- What the exercise asks -
Pull every line of text from the items below word for word, leaving out the pictures.

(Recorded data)

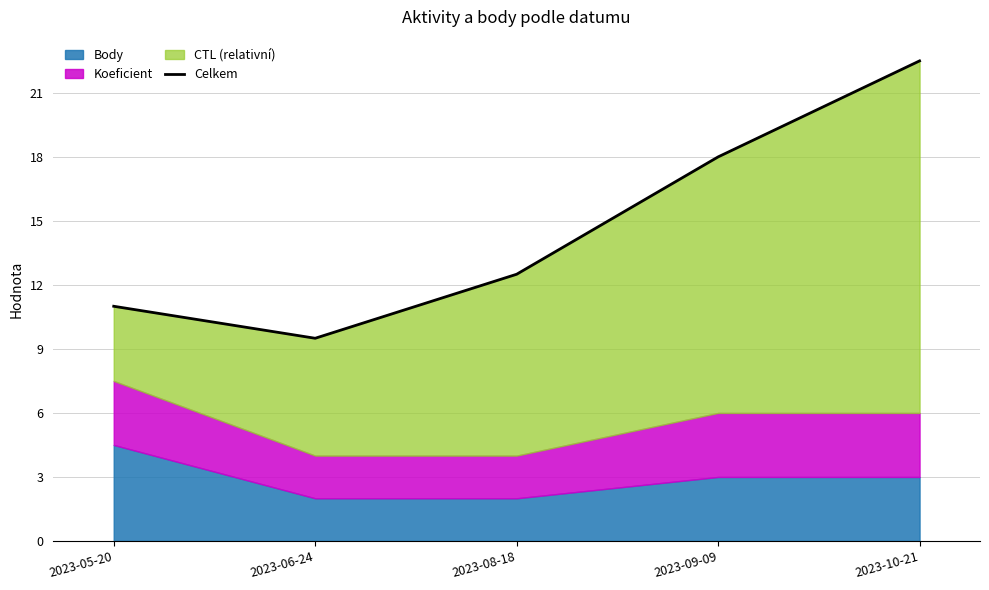

Count the number of values greater than 12.

3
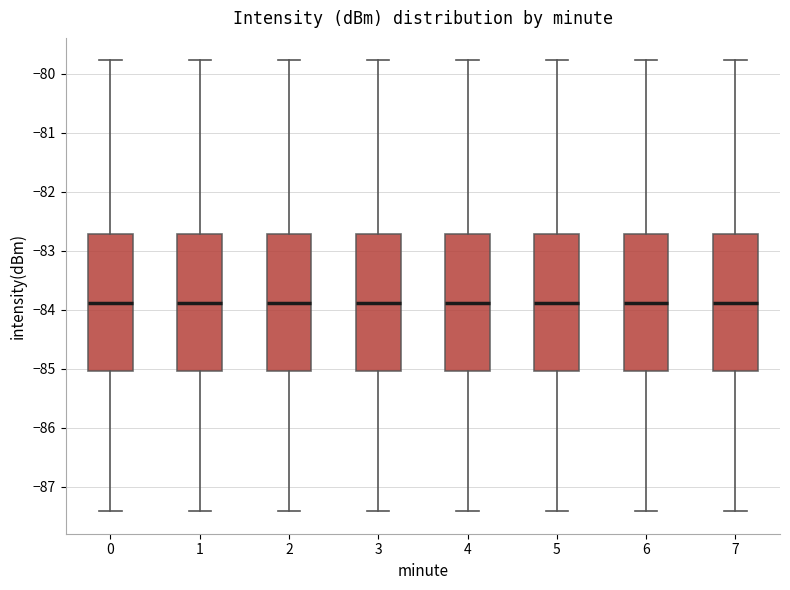

Reading left to right, transcribe this box plot: for each box, give where its median line is, the range the box spans, and where its two whiskers end, as read against the y-axis. The values are not printed on the chart, so give them approximately, as read against the axis.

0: median -83.9, box -85.0 to -82.7, whiskers -87.4 to -79.8
1: median -83.9, box -85.0 to -82.7, whiskers -87.4 to -79.8
2: median -83.9, box -85.0 to -82.7, whiskers -87.4 to -79.8
3: median -83.9, box -85.0 to -82.7, whiskers -87.4 to -79.8
4: median -83.9, box -85.0 to -82.7, whiskers -87.4 to -79.8
5: median -83.9, box -85.0 to -82.7, whiskers -87.4 to -79.8
6: median -83.9, box -85.0 to -82.7, whiskers -87.4 to -79.8
7: median -83.9, box -85.0 to -82.7, whiskers -87.4 to -79.8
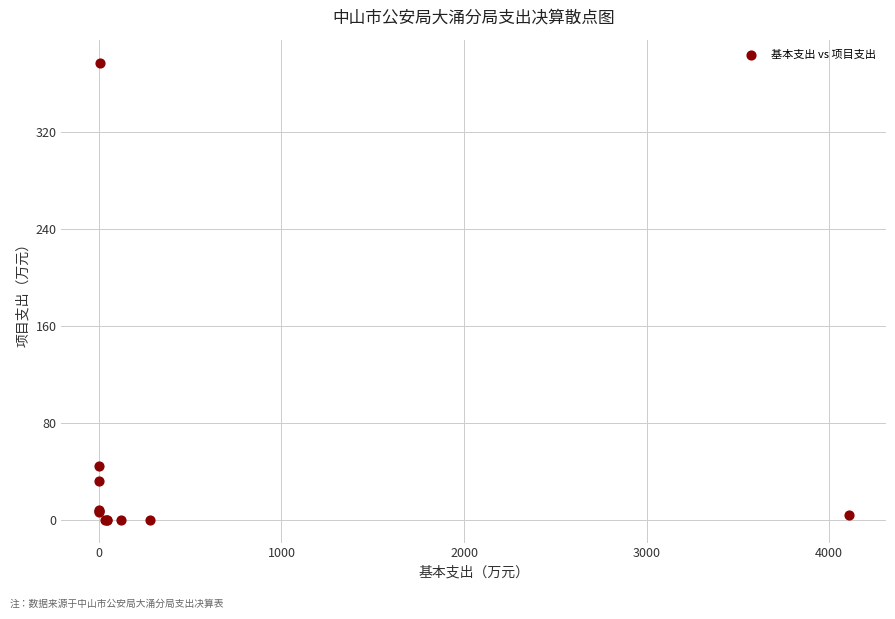

What Y value in the scatter plot is closest to 188?

44.0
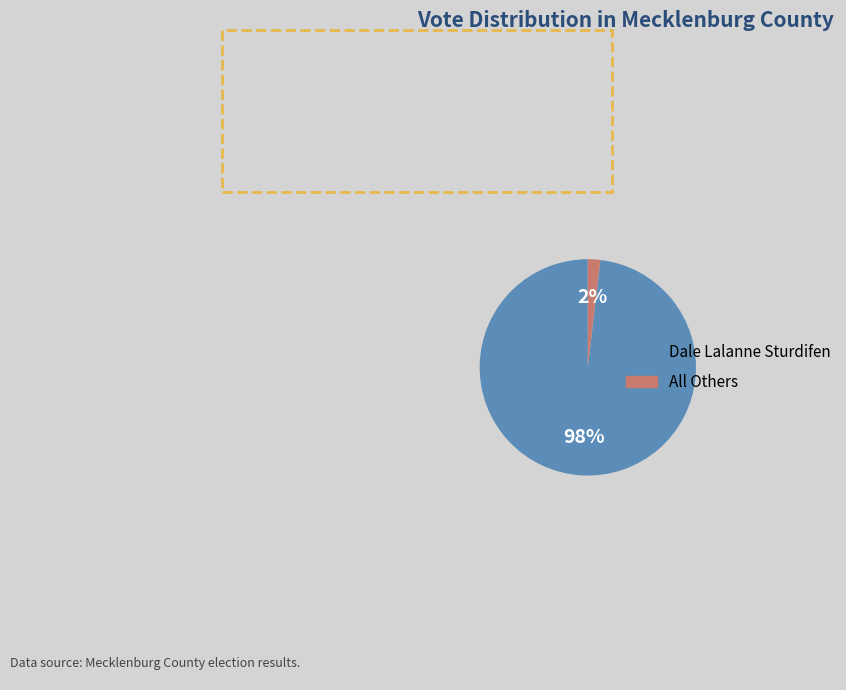

Which slice is the smallest?

All Others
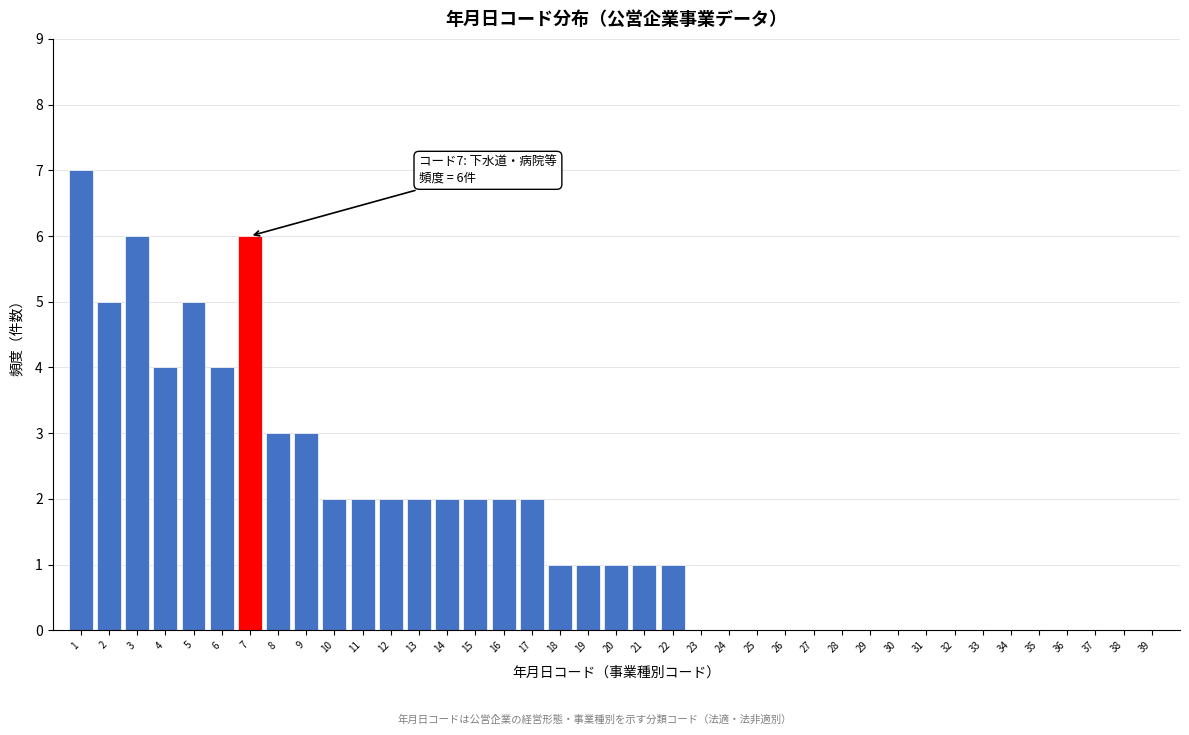

Between 21 and 38, which is larger?

21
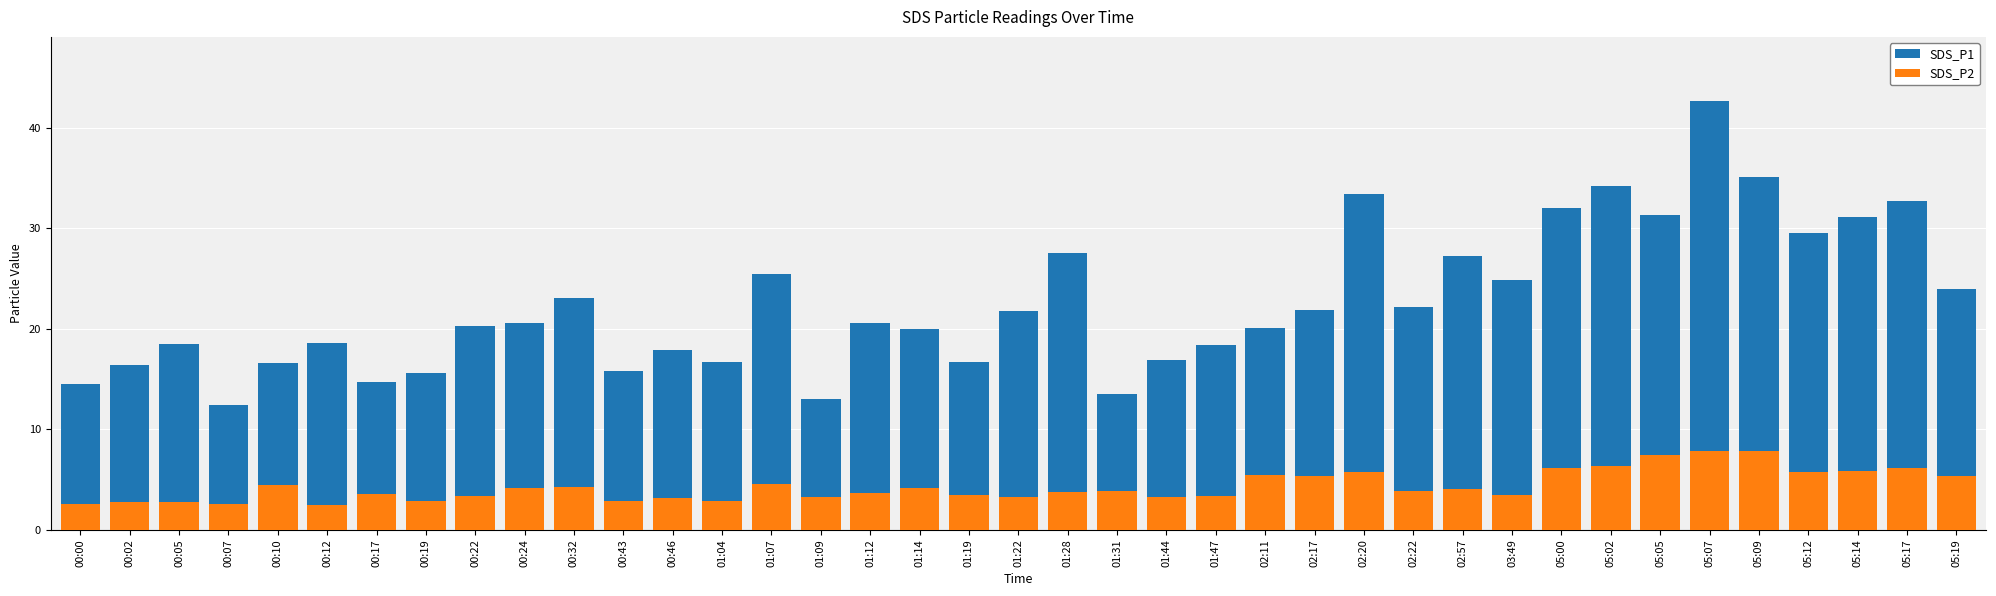

Does the chart contain any negative values?

No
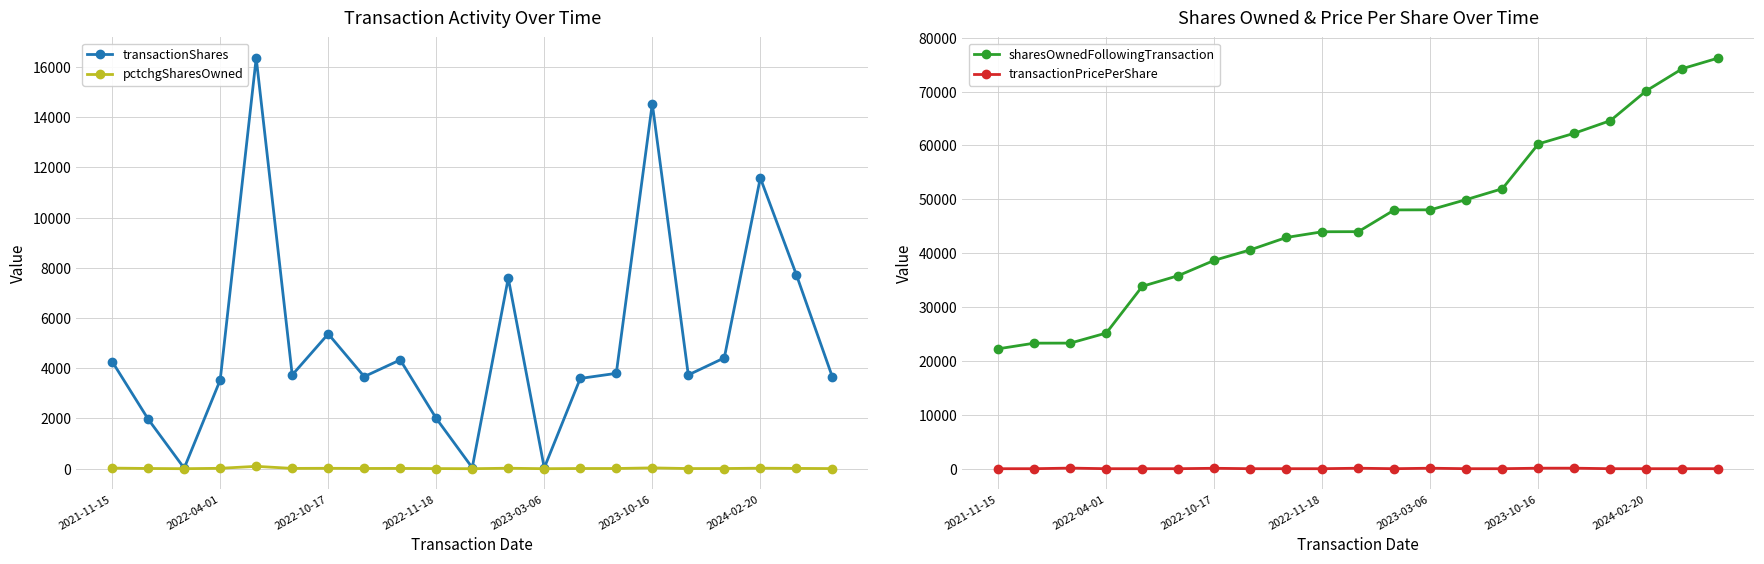

Count the number of data series in this chart.

4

- Response area -
Count the number of values greater than 12.

3

Reading left to right, transcribe this box plot: for each box, give where its median line is, the range the box spans, and where its two whiskers end, as read against the y-axis. The values are not printed on the chart, so give them approximately, as read against the axis.

0: median -83.9, box -85.0 to -82.7, whiskers -87.4 to -79.8
1: median -83.9, box -85.0 to -82.7, whiskers -87.4 to -79.8
2: median -83.9, box -85.0 to -82.7, whiskers -87.4 to -79.8
3: median -83.9, box -85.0 to -82.7, whiskers -87.4 to -79.8
4: median -83.9, box -85.0 to -82.7, whiskers -87.4 to -79.8
5: median -83.9, box -85.0 to -82.7, whiskers -87.4 to -79.8
6: median -83.9, box -85.0 to -82.7, whiskers -87.4 to -79.8
7: median -83.9, box -85.0 to -82.7, whiskers -87.4 to -79.8

What Y value in the scatter plot is closest to 188?

44.0

Which slice is the smallest?

All Others

Between 21 and 38, which is larger?

21

Does the chart contain any negative values?

No

Count the number of data series in this chart.

4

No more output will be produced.